Correio braziliense, n. 19811, 19/08/2017. Política, p. 2.

 

 

Pelo fim da caixa-preta

Alessandra Azevedo

19/08/2017

 

 

Em meio a um cenário de aperto fiscal focado no serviço público, a presidente do Supremo Tribunal Federal (STF), ministra Cármen Lúcia, resolveu investigar os salários dos juízes. Todo mês, o Conselho Nacional de Justiça (CNJ), também comandado por ela, analisará as folhas de pagamento de todos os magistrados do país. A avaliação inclui não só o salário, mas as verbas indenizatórias, subsídios e outros eventuais benefícios recebidos. Os tribunais têm 10 dias úteis — ou seja, até o fim de agosto — para enviar cópias das folhas de pagamento referentes ao período de janeiro a agosto deste ano. A partir de setembro, deverão dar satisfação, no máximo, cinco dias após a liberação do pagamento. Os valores serão divulgados ao público. A nova regra foi anunciada ontem por meio de portaria do CNJ, órgão responsável por fiscalizar o Judiciário. No documento, a ministra ressaltou a “necessidade de aperfeiçoamento das formas de acesso à informação dos dados relacionados à estrutura remuneratória dos integrantes do Poder Judiciário”. Os salários dos juízes são, de fato, alvo de controvérsia por incorporarem, com frequência, muitas verbas adicionais que superam o salário. Assim, boa parte deles consegue ultrapassar o teto salarial estipulado constitucionalmente para o funcionalismo público, equivalente à remuneração dos ministros do Supremo, de R$ 33.763. A exigência de prestação de contas vem na sequência da recente decisão do governo federal de diminuir os gastos com servidores públicos do Executivo, por meio de medidas como limitação do salário inicial e corte de cargos. Anunciada terça-feira, a “reestruturação” gerou críticas pelo fato de o Judiciário e o Legislativo terem ficado de fora do ajuste fiscal, aparentemente sem pretensões de lançarem cortes de iniciativa própria.

INFORMAÇÕES EXTRAÍDAS:
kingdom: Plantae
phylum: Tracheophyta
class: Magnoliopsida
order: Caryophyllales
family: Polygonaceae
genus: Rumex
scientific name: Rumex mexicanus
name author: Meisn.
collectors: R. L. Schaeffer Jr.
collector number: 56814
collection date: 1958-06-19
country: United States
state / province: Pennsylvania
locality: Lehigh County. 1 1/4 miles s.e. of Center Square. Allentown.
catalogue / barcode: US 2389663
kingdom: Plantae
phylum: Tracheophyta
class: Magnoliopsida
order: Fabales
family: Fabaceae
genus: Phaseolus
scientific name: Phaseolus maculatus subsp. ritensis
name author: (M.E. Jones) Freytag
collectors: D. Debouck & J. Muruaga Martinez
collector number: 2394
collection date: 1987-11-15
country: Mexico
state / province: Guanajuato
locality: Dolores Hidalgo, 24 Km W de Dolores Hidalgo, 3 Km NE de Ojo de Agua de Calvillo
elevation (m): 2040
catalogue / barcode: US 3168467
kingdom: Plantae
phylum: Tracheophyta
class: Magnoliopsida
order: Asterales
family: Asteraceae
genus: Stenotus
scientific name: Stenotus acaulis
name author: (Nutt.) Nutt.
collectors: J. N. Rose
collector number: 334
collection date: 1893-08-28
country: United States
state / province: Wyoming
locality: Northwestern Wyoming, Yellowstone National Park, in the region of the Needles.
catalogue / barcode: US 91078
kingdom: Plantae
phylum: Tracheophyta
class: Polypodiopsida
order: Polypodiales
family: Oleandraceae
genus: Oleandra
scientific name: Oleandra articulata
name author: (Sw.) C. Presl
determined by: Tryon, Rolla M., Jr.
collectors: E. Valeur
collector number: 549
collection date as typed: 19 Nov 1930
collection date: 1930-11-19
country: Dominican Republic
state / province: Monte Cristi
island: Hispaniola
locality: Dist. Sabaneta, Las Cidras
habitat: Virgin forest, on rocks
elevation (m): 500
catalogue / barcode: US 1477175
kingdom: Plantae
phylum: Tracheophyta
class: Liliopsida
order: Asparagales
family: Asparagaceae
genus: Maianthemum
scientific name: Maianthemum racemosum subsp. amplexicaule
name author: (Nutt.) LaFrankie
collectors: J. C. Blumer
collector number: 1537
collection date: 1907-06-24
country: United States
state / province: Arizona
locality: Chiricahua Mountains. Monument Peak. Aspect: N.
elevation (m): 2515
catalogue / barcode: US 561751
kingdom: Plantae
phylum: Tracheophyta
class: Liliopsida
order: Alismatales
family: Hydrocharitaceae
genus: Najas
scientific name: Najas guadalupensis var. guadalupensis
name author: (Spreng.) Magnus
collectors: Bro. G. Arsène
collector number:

A SOLICITAÇÃO:
Indique se cada afirmação a seguir está de acordo com o trecho, respondendo sim ou não e citando entre aspas as palavras do trecho que decidem a resposta.
1. Os tribunais têm até o fim de agosto para enviar as folhas de pagamento de janeiro a agosto.
2. Os valores das folhas de pagamento ficarão restritos ao CNJ.
3. A reestruturação anunciada pelo governo federal incluiu cortes no Judiciário.

RESULTADO DA TAREFA:
1. Sim: “Os tribunais têm 10 dias úteis — ou seja, até o fim de agosto — para enviar cópias das folhas de pagamento referentes ao período de janeiro a agosto deste ano.”
2. Não: “Os valores serão divulgados ao público.”
3. Não: “gerou críticas pelo fato de o Judiciário e o Legislativo terem ficado de fora do ajuste fiscal”